Friends Martine and Jean-Yves cane to stay with us last week and – knowing my fondness for a previous book of French Nursery Rhymes ; Mots D’Heures: Gousses, Rames – The D’Antin Manuscripts by Luis D. Antin Van Rooten.
-they brought for me another book by (I presume ) the same author called by the above title.
This contains not only many of that poet’s works like ;
Tout pille or, note, toute pille, date hisse de caisse tiens !
but also some specially selected works by others.
I particularly enjoyed the protest poem by the well known puritanical poet A. d’Enisonne against the modern obsession with writing about sex;
Art phallique, art phallique, art phallique en ouate
NB. To enjoy the full resonance of these extracts it may be necessary to quote the verses aloud and with a French accent.
Comments
Peter
on August 29, 2011Do you know this lipogrammatic variation, from “A Void” by G. Adair – translating or following “La Disparition” by G*org*s P*r*c?
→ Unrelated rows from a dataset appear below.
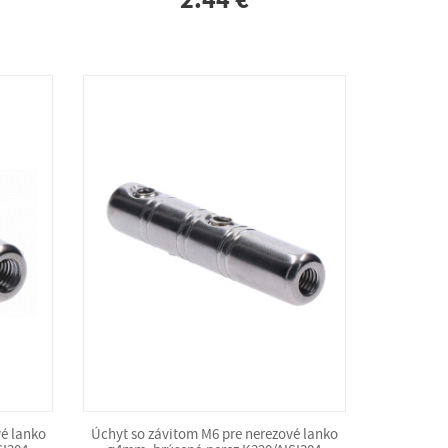
2.44 €
vé lanko
Úchyt so závitom M6 pre nerezové lanko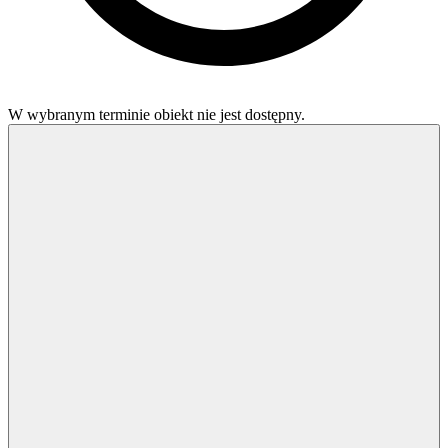
W wybranym terminie obiekt nie jest dostępny.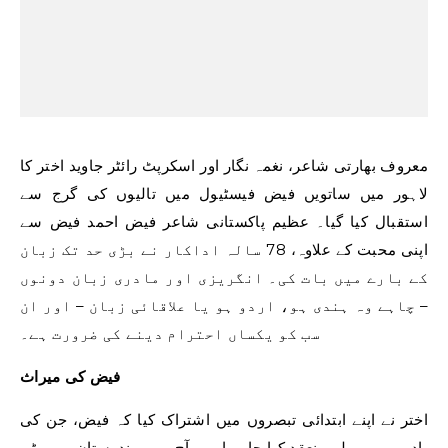
معروف بھارتی شاعر، نغمہ نگار اور اسکرپٹ رائٹر جاوید اختر کا
لاہور میں ساتویں فیض فیسٹیول میں تالیوں کی گرج سے
استقبال کیا گیا۔ عظیم پاکستانی شاعر فیض احمد فیض سے
اپنی محبت کے علاوہ، 78 سالہ اداکار نے بڑی حد تک زبان
کے بارے میں بات کی۔ انگریزی اور مادری زبان دونوں
– چاہے وہ ہندی ہو، اردو ہو یا علاقائی زبان – اور ان
سب کو یکساں احترام دینے کی ضرورت ہے۔
فیض کی میراث
اختر نے اپنے ابتدائی تبصروں میں اشتراک کیا کہ فیض، جن کی
یاد میں یہ میلہ منعقد کیا جا رہا ہے، آج بھی ہندوستان میں بڑے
Living, or not living: that is what I ask:
If ’tis a stamp of honour to submit
To slings and arrows waft’d us by ill winds,
Or brandish arms aginst a flood of afflictions,
Which by our opposition is subdu’d? Dying, drowsing;
Waking not? And by drowsing thus to thwart
An aching soul all th’ natural shocks
Humanity sustains. ‘T is a consummation
So piously wish’d for. Dying, drowsing;
Drowsing; and, what say, conjuring visions: ay, that’s th’ rub;
For in that drowsy faint what visions may disturb
Our shuffling off of mortal coil,
Do prompt us think again. Of that calcmity, to wit,
That is our living for so long;
For who would brook duration’s whips and scorns,
A tyrant’s wrong, a haughty man’s disdain,
Pangs of dispriz’d ardour and sloth of law,
Th’ incivility of rank and all th’ insults
That goodly worth from its contrary draws,
If such a man might his own last affirm
With a bald bodkin? Who would such ballast carry,
To grunt and wilt along his stooping path,
But that his horror of th’ unknown,
That vast and unmapp’d land to which
No living man pays visit, is puzzling to his will,
Making him shrug off what now assails him
And shrink from posthumous ills?
Compunction thus turns all of us to cowards;
And thus our natural trait of fixity
Is sickli’d through with ashy rumiantion,
And missions of much pith and import
With this in mind soon turn awry,
And from all thoughts of action go astray.